[ExI] People are Genuine Altruists, Sociopaths, or Confused/Moody

Lee Corbin lcorbin at rawbw.com
Tue Sep 9 01:42:10 UTC 2008


Harvey wrote
(Sent: Friday, September 05, 2008 6:14 PM)


> On Monday 01 September 2008 01:27:49 Lee Corbin wrote:
>> Why would one *ever* be fair? Or adopt "fairness" as a standard behavior?
> 
> Because that is the whole basis of the free market and the exchange of money 
> for services.  I want to participate in this type of transaction.  To not play 
> fair would be to reject the whole concept of a free-market system, and revert 
> to a dog-eat-dog world where the strongest take things from the weak.

This is extremely principled of you. I not only admire that, but I emulate it.
However, you beg the question I'm asking: to wit, why should one even
be principled? I am afraid that you also either consciously or unconsciously
mixing in a Kantian imperative "do as you would have everyone else do".
But the fact of the matter is that you could change your behavior, become
utterly unprincipled (in cases only where you aren't caught, of course), 
and it would change no one else's behavior!  (In reality, I don't think 
that this is exactly the case, but let's say that the behavior of fewer than
a hundred people in the world would change as a result, but I want to
steer clear of an identity argument right now.)

There can be many people, Harvey, who would also believe as you do
of the necessity of the free market and exchange of money to progress
and prosperity, and they would never "reject the whole concept of a
free-market system" either---it's just that such an individual would leave
it to the rest of us "suckers" to carry on, while he or she violates every
principle that can be gotten away with.

> Even if I thought I could steal them more efficiently than buying 
> them, there would be less opportunities to do so in an environment
> where merchants regularly got shortchanged.

Yes, but I'm saying that you could steal without causing everyone
else to do so, and so hurt our progress and prosperity only
infinitesimally and maximizing your own personal gain.
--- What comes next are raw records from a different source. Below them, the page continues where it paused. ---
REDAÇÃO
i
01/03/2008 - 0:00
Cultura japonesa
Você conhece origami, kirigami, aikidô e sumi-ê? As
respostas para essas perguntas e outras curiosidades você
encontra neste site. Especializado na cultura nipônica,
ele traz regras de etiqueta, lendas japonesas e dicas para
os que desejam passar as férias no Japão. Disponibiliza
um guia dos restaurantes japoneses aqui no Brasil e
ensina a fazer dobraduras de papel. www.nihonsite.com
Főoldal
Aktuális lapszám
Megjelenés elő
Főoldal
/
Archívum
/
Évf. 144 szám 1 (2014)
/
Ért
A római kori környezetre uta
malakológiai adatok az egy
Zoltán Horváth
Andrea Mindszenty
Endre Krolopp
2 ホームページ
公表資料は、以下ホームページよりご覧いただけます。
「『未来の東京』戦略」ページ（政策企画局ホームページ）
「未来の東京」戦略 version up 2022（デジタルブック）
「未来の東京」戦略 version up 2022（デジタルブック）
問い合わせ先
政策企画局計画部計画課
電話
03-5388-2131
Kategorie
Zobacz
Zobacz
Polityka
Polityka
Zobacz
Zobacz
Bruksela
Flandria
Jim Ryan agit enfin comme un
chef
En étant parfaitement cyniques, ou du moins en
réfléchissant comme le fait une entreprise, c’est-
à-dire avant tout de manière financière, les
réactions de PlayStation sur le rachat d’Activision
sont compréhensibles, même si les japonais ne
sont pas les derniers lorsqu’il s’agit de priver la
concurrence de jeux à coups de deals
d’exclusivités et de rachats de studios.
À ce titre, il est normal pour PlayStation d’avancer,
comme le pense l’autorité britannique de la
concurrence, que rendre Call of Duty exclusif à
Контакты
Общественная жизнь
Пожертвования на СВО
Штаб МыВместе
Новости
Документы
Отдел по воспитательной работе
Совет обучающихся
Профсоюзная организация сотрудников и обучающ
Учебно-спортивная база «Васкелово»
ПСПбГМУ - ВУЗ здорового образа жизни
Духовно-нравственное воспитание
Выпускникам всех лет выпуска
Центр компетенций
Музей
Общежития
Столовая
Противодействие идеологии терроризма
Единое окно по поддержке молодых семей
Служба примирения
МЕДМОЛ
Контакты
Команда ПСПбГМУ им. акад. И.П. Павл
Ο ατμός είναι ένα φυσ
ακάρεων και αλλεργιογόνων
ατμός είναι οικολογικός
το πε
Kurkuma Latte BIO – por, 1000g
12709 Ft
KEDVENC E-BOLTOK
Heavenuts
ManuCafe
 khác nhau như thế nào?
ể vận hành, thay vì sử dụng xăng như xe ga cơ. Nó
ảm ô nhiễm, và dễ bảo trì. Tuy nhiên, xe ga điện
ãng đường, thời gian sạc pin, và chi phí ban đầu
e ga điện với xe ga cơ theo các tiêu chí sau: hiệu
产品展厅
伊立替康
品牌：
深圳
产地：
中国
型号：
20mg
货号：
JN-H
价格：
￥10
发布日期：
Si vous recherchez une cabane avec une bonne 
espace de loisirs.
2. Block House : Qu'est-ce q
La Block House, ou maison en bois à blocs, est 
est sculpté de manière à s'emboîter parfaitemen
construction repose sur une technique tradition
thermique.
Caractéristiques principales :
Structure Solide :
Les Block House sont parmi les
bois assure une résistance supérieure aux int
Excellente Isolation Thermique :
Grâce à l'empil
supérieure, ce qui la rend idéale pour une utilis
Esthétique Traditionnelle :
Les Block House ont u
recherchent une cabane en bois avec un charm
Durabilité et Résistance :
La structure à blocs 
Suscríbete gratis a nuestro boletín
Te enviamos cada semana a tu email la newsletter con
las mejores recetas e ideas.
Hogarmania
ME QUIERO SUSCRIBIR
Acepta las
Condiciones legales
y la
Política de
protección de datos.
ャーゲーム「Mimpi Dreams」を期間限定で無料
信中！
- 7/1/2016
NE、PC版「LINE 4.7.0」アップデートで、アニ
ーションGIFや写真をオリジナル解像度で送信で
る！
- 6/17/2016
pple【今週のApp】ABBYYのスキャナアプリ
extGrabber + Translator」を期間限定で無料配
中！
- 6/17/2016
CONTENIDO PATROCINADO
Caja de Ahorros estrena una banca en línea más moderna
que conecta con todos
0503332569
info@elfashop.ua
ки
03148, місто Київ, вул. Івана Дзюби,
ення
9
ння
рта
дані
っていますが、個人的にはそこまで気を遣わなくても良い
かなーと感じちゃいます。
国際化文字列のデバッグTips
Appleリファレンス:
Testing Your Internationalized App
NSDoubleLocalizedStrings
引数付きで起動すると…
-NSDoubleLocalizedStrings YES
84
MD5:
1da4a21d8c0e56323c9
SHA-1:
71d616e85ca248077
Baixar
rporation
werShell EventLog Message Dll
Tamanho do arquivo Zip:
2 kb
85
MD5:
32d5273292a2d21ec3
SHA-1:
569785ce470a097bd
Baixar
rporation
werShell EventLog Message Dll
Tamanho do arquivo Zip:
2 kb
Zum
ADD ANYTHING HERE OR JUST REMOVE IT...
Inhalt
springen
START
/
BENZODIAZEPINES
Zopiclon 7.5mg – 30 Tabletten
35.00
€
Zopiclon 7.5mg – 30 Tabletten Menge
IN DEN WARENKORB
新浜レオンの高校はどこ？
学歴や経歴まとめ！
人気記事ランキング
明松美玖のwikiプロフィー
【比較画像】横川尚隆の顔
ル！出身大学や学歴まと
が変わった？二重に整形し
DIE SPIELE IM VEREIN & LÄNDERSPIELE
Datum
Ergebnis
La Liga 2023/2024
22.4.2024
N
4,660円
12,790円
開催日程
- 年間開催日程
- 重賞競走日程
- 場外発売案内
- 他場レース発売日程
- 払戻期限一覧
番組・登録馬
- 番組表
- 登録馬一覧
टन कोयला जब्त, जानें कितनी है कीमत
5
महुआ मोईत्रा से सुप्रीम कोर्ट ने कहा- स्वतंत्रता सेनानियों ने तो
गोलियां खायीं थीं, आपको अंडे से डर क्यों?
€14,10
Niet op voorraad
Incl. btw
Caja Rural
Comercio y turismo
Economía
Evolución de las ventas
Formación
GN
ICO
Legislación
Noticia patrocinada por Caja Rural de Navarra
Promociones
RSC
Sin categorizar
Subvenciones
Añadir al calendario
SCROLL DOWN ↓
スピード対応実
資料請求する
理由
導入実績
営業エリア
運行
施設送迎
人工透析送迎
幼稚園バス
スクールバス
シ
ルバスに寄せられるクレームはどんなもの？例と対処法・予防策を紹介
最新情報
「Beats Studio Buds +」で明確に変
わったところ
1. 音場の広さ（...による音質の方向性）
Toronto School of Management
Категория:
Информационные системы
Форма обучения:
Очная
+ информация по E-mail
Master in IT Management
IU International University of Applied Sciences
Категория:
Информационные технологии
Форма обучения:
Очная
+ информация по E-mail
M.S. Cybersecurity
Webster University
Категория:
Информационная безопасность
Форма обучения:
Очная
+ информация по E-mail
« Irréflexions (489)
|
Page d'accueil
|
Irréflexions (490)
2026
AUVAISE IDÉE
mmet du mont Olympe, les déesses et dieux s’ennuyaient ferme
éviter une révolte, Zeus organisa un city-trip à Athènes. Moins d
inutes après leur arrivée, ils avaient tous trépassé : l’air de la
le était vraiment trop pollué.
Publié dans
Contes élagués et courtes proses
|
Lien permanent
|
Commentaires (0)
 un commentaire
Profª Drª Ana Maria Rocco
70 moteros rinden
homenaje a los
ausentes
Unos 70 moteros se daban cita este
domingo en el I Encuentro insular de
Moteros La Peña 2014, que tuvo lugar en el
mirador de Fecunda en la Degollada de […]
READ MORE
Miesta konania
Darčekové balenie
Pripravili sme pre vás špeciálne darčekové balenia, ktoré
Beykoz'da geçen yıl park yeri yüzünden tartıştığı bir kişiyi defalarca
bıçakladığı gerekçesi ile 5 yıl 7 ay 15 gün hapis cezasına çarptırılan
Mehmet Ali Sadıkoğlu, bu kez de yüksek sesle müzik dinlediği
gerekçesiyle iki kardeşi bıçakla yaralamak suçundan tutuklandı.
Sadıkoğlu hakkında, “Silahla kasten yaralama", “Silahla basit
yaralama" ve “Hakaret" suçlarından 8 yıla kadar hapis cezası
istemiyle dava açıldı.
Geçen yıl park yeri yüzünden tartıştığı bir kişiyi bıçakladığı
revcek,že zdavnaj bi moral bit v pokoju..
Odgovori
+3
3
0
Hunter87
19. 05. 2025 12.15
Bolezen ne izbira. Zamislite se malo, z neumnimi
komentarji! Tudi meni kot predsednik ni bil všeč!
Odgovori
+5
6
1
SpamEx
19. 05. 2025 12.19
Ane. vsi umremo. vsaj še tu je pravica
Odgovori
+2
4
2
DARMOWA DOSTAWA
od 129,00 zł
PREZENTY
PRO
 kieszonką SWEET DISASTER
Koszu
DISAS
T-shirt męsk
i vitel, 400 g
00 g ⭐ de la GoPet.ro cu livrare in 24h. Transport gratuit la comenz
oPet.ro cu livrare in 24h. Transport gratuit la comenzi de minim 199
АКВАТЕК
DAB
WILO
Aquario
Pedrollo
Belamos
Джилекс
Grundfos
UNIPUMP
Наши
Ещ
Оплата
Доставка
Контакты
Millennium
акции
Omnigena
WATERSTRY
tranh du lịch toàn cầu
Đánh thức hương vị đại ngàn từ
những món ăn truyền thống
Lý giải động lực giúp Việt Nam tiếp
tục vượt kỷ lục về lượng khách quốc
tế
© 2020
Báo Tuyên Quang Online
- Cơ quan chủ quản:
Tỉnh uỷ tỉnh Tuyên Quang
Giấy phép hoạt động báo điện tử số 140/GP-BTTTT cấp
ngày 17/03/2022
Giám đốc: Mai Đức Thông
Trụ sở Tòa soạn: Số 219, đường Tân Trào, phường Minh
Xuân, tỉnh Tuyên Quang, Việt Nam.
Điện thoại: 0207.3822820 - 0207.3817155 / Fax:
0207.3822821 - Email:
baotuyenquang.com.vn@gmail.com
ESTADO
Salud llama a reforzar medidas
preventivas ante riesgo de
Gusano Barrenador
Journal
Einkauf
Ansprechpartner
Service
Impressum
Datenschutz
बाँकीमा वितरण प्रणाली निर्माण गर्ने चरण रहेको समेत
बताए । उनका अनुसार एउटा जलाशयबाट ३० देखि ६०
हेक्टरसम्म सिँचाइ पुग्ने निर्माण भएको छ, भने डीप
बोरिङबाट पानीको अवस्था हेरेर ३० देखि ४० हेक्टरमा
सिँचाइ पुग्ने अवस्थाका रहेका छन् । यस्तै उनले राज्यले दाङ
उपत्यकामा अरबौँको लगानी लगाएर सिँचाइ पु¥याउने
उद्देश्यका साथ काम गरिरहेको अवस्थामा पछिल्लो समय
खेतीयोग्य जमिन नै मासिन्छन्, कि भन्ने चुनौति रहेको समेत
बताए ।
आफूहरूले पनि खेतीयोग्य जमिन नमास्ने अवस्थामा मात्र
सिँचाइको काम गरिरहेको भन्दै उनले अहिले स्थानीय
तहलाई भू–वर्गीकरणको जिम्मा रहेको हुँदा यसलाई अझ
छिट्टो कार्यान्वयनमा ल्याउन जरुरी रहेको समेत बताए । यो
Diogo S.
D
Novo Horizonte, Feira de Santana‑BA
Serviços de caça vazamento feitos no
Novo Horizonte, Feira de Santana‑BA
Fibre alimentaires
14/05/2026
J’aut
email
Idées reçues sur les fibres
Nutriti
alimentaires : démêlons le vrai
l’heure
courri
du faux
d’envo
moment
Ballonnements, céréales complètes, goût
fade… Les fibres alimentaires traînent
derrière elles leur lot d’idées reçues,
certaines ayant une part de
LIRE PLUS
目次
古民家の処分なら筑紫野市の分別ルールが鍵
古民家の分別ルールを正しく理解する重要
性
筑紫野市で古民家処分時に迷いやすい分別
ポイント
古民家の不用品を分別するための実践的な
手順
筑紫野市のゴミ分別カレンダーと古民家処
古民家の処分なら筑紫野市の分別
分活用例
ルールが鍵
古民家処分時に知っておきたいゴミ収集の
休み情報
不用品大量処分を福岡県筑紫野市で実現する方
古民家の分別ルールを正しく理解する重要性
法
>> I see no necessary self-interest component to being fair to others, even
>> though in most situations indeed there is. Surely the answer is at least
>> in part genuine altruism.
> 
> It sounds like you understand my answer, but you don't believe it.  Trust me, 
> I don't care to give away my money for free to strangers I will never see again.

Actually so? You wouldn't leave a tip in a restaurant you were
certain never to visit again? I had inferred from the preceding
that you would.

> But I am a good tipper at my local establishments that I frequent, and 
> they treat me like an extra special guest whenever they see me.  I am buying 
> that kind of service and think my money is well spent.  I am not giving them 
> charity.
> 
> ...
>> Because they do not genuinely have any feelings or emotions or
>> any personal thoughts whatsoever, as I said. This cold distant
>> entity is going to be [not at all] affected by your responses...
> 
> Let me change my response to this one.  I thought you were talking about AIs 
> with "simulated" feelings versus "real" feelings.  Since your question 
> involved discovering that the real world was full of simulated people, I was 
> assuming very advanced AIs with human-equivalent complexities.
> If you are literally talking about a video game character with no feelings, I 
> would not exert any effort toward their happiness.

Agreement here has been reached  :-)

>> Being altruistic is not the same as being genuinely altruistic, (though
>> this is a mere terminological point), because altruism is very often
>> explained in the literature as most often springing from self-interest.
> 
> You've lost me now.   I am not sure the term "altruism" is being used in a 
> consistent way, now that "being altruistic is not the same as being genuinely 
> altruistic" and "altruism... springing from self-interest".  The terms seemed 
> to have changed mid-stream and/or I am confused about what they mean now.

I'll refrain in this thread from now on from using the terms, since I
know far too well the futility of definitions. But I believe that I did
use "genuine altruism" throughout in a consistent manner. So what
we are talking about is *behavior that in no way ever conveys
a material reward to one*.

This "nice" behavior comes up rather infrequently in the course of
a day;  for example, although I've written a number of emails today
both here and at work, I don't think that even one of them was
not purely in my self-interest---whereas I may indeed before the
day is done actually do that (arrange something that may help
someone else even though it does me no particular good).

I observe that I would treat my friends almost exactly the same
way as I would in a completely simulated world orchestrated
by a feelingless puppet master, with me as the only experiencing
entity. (I would be just as nice to them as always, so that I
continued to receive the same benefits from them as I do).